James E. Hilson, a Minor v. W. B. Ouzts, Jr., Individually and as Superintendent of Schools, Washington County, Georgia

421 F.2d 632

James E. HILSON, a minor, et al., Plaintiffs-Appellants,
v.
W. B. OUZTS, Jr., individually and as Superintendent of Schools, Washington County, Georgia, et al., Defendants-Appellees.

No. 28491 Summary Calendar.

United States Court of Appeals Fifth Circuit.

January 6, 1970.

Howard Moore, Jr., Peter E. Rindskopf, Atlanta, Ga., Thomas M. Jackson, Macon, Ga., Jack Greenberg, Norman J. Chachkin, New York City, for plaintiffs-appellants.
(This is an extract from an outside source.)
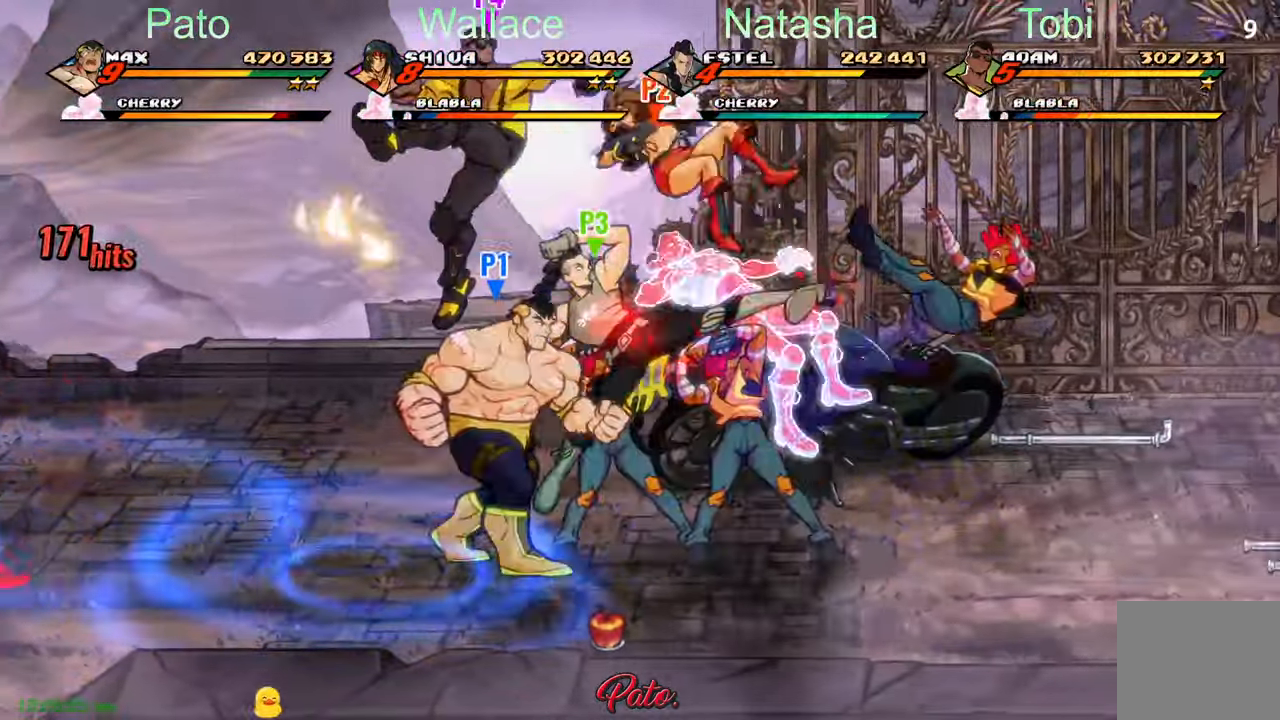
{"dt_ms": 500, "buttons": [], "left_stick": "center", "events": [[33, "Y", "down"], [117, "Y", "up"], [133, "DPAD_UP", "up"], [200, "Y", "down"], [267, "Y", "up"], [367, "Y", "down"], [433, "Y", "up"]]}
Albert P. Reichert, Mallory C. Atkinson, Jr., Macon, Ga., Thomas A. Hutcheson, Sandersville, Ga., for defendants-appellees; Anderson, Walker & Reichert, Macon, Ga., of counsel.

Before BELL, AINSWORTH and GODBOLD, Circuit Judges.

PER CURIAM.

1

This case came on to us after full briefing and reproduction of the necessary appendix. It is placed on the Summary Calendar for disposition without oral argument under local Rule 18 of this Court.

2

The Washington County Board of Education is operating its system of public education under a plan approved by the District Court which is substantially that proposed by defendants. Plaintiffs and the Department of Health, Education and Welfare, with whom all parties conferred pursuant to the Court's direction, have filed plans which differ from that accepted by the Court. Plaintiffs' and the HEW plan are generally the same except as to timing. They involve an attendance zone around an isolated all-Negro elementary school and the pairing of two elementary schools at Sandersville, two elementary schools at Tennile and two high schools at Sandersville, plaintiffs' proposal being that this be accomplished in the 1969-1970 school year while the HEW plan would desegregate the elementary schools in the present school year and the high schools in the following year. The defendants' plan, substantially accepted by the District Court, proposed reopening of freedom of choice, integrating of kindergarten and faculty integration on a 5:1 ratio with intercultural exchanges.

3

The defendants have now filed their reports with the Court after the beginning of the school year, and it is clear from the record that the plan approved by the District Court on August 11, 1969 does not accomplish a unitary school system.

4

Under the circumstances this case must be reversed and remanded for further proceedings under recent decisions of the Supreme Court of the United States and of this Court. Alexander v. Holmes County Board of Education, 1969, 396 U.S. 19, 90 S. Ct. 29, 24 L. Ed. 2d 19; United States v. Hinds County Board, 5 Cir., 1969, 417 F.2d 852 and Singleton v. Jackson Municipal Separate School System (and consolidated cases en banc), 5 Cir., 1969, 419 F.2d 1211, mandate that "effective immediately * * * school districts * * * may no longer operate a dual school system based on race or color," and that they must "begin immediately to operate as unitary school systems within which no person is to be effectively excluded from any school because of race or color." As this Court said in Singleton, "the tenor of the decision in Alexander v. Holmes County is to shift the burden from the standpoint of time for converting to unitary school systems. The shift is from a status of litigation to one of unitary operation pending litigation."

5

We vacate the District Court's order of August 11, 1969 and reverse and remand this case with directions to the District Court to enter an order in conformity with all terms, provisions and conditions specified by this Court in Singleton, supra, Parts I and III, except for the following:

6

(1) The District Court shall order the Board to submit a desegregation plan to provide a unitary school system and said plan shall be filed with the District Court not later than January 15, 1970.

7

(2) The District Court shall order the School Board to take such preliminary steps as may be necessary to prepare for complete student desegregation by February 1, 1970, in accordance with the order of the Supreme Court in Carter v. West Feliciana Parish School Board, 1969, 396 U.S. 290, 90 S. Ct. 608, 24 L. Ed. 2d 477 [No. 944 October Term], in the event the Supreme Court requires student desegregation by February 1, 1970.

8

The mandate in this cause shall issue forthwith. No stay will be granted pending petition for rehearing, or application for certiorari.

9

Reversed and remanded with directions.